Reading text:
========================================

[RFC][PATCHSET] iov_iter work

From: Al Viro
Date: Sun Jun 06 2021 - 15:08:15 EST


Large part of the problems with iov_iter comes from its history -
it was not designed, it accreted over years. Worse, its users sit on
rather hots paths, so touching any of the primitives can come with
considerable performance cost.

iov_iter first appeared as a replacement for mutable iovec
arrays - it carried the state that needed to be modified, allowing
to leave iovecs themselves unchanged through the operations. Rewrites
of iovec arrays had been costly and avoiding them on the fairly hot
paths made a lot of sense.

Several years later it had been expanded - instead of wrapping
the operations dealing with kernel memory rather than userland one into
set_fs(), we'd added the "do those iovecs refer to userland memory?" flag
into iov_iter and had primitives act accordingly. Soon after that
we'd added a flavour that used <page,offset,length> triples instead of
<address,length> pairs (i.e. bio_vec instead of iovec); that simplified
a lot of stuff. At that stage the code coalesced into lib/iov_iter.c
and include/linux/uio.h. Another thing that happened at that time was
the conversion of sendmsg/recvmsg to iov_iter; that added some primitives
and mostly killed the mutable iovecs off.

Then we'd grown yet another flavour, when destination had
been a pipe. That simplified a lot of stuff around splice(2).

Unfortunately, all of that had lead to a lot of boilerplate
code in lib/iov_iter.c. As much as I loathe templates, I'd ended up
implementing something similar. In preprocessor, at that. Result had
been predictably revolting.

Later more primitives got added; these macros made that more
or less easy. Unfortunately, the same macros had lead to shitty
code generation - usual results of trying to be too smart with
microoptimizations.

Then a new flavour ("discard") had been added. That one was
trivial, but the last cycle a new one ("xarray") went in. Dave tried
to turn that into per-flavour set of methods, but performance cost of
indirect calls had been considerable, so we ended up with even grottier
macros.

========================================

Recorded information:

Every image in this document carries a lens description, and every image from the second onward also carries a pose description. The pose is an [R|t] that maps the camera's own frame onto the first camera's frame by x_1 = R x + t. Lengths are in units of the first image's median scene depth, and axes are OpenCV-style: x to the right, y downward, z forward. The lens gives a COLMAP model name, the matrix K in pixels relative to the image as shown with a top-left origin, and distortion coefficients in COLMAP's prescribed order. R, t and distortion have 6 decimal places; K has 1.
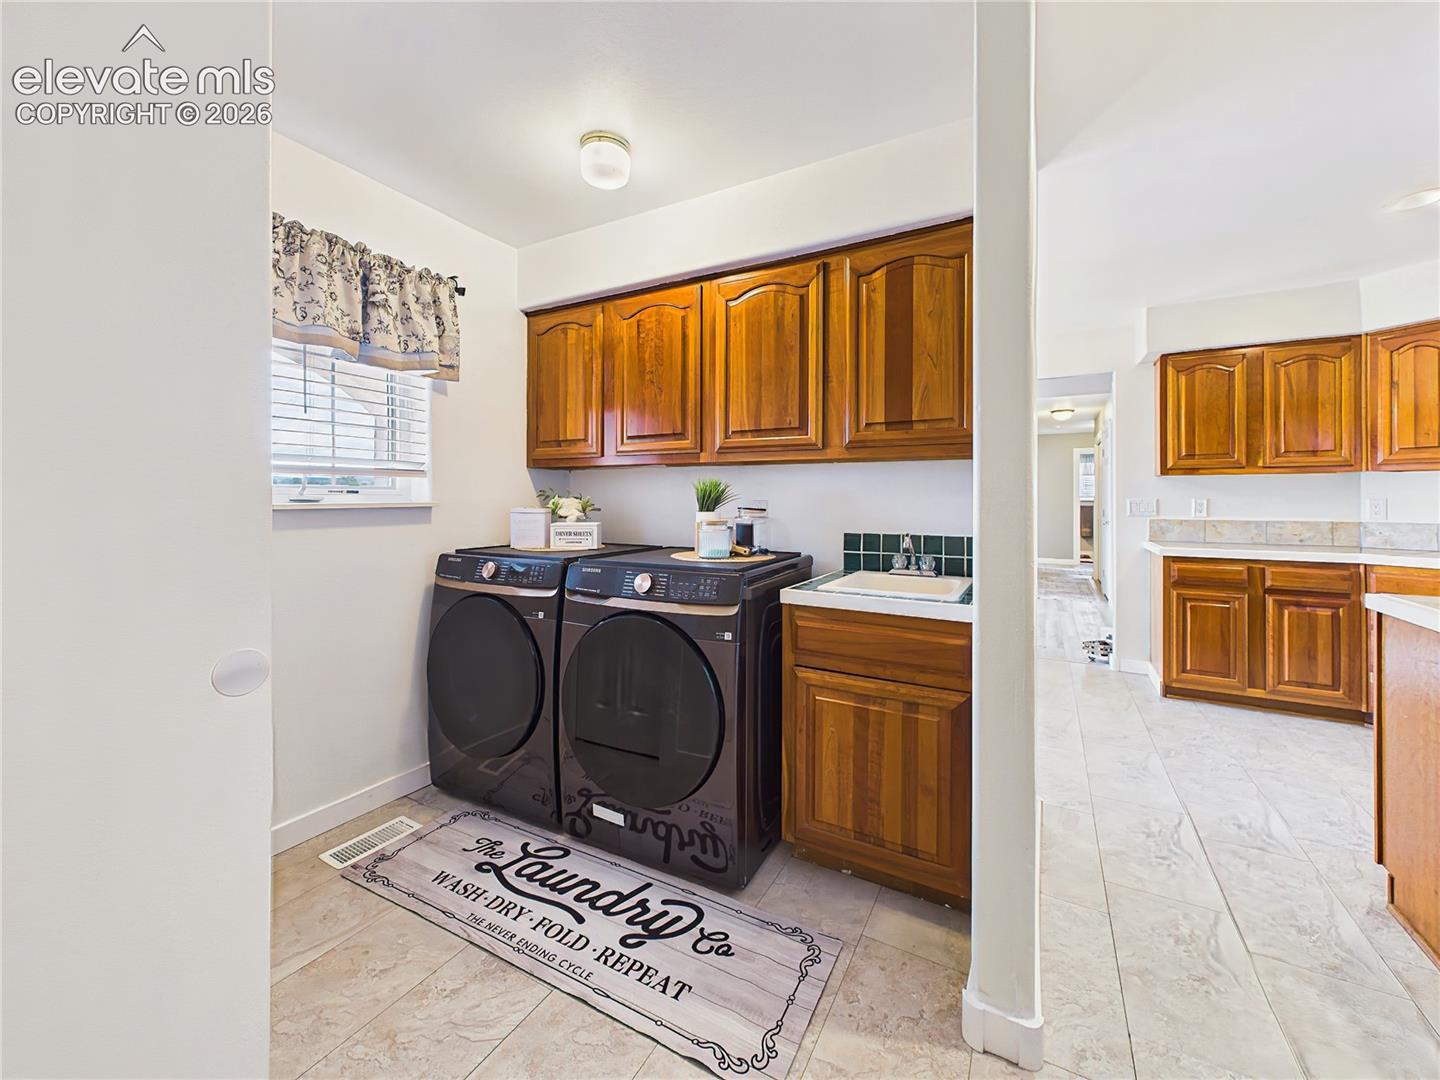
lens RADIAL K [[578.6, 0, 720.9], [0, 578.6, 496.8], [0, 0, 1]] dist [0.001463, 0.000314]
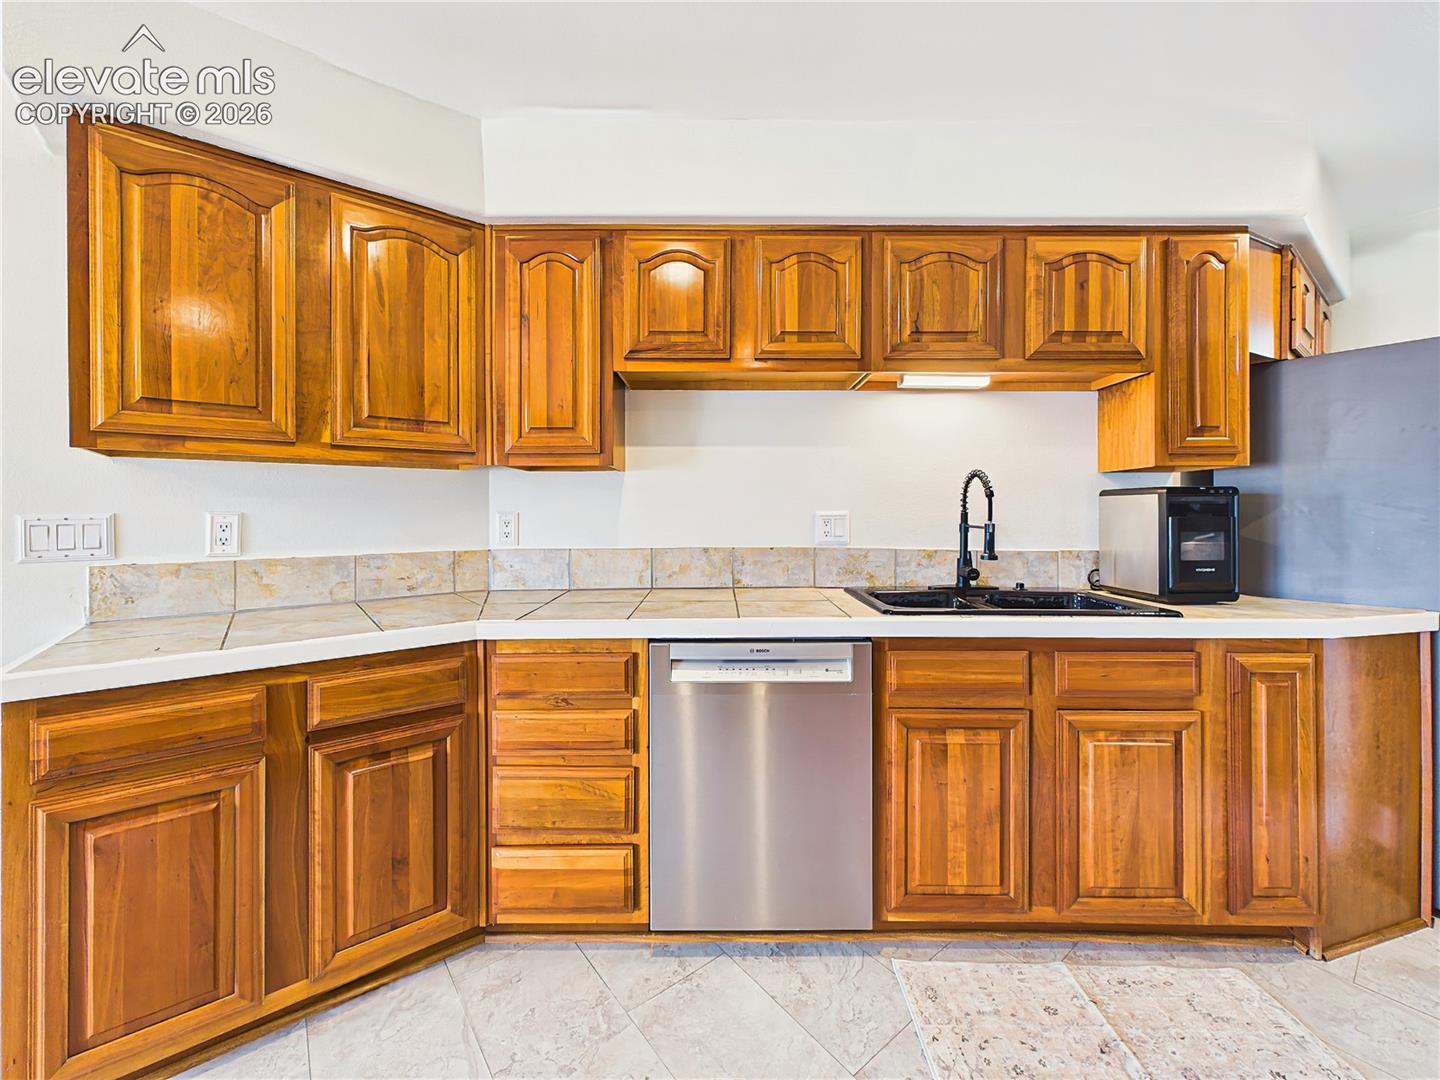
lens RADIAL K [[578.6, 0, 718.7], [0, 578.6, 512.0], [0, 0, 1]] dist [0.001463, 0.000314]
pose [[0.388725, -0.003277, 0.921348, 0.644988], [-0.000811, 0.999992, 0.003898, -0.000133], [-0.921354, -0.002262, 0.388719, 0.546862]]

========================================

Exercise requirements:
#1 In the iov_iter post, what did iov_iter first appear as a replacement for?
#2 Print the camera listing line for line, without the pictures.
The iov_iter post has no connection to the camera listing.

Answers to the problems:
#1 Mutable iovec arrays.

#2
Every image in this document carries a lens description, and every image from the second onward also carries a pose description. The pose is an [R|t] that maps the camera's own frame onto the first camera's frame by x_1 = R x + t. Lengths are in units of the first image's median scene depth, and axes are OpenCV-style: x to the right, y downward, z forward. The lens gives a COLMAP model name, the matrix K in pixels relative to the image as shown with a top-left origin, and distortion coefficients in COLMAP's prescribed order. R, t and distortion have 6 decimal places; K has 1.
lens RADIAL K [[578.6, 0, 720.9], [0, 578.6, 496.8], [0, 0, 1]] dist [0.001463, 0.000314]
lens RADIAL K [[578.6, 0, 718.7], [0, 578.6, 512.0], [0, 0, 1]] dist [0.001463, 0.000314]
pose [[0.388725, -0.003277, 0.921348, 0.644988], [-0.000811, 0.999992, 0.003898, -0.000133], [-0.921354, -0.002262, 0.388719, 0.546862]]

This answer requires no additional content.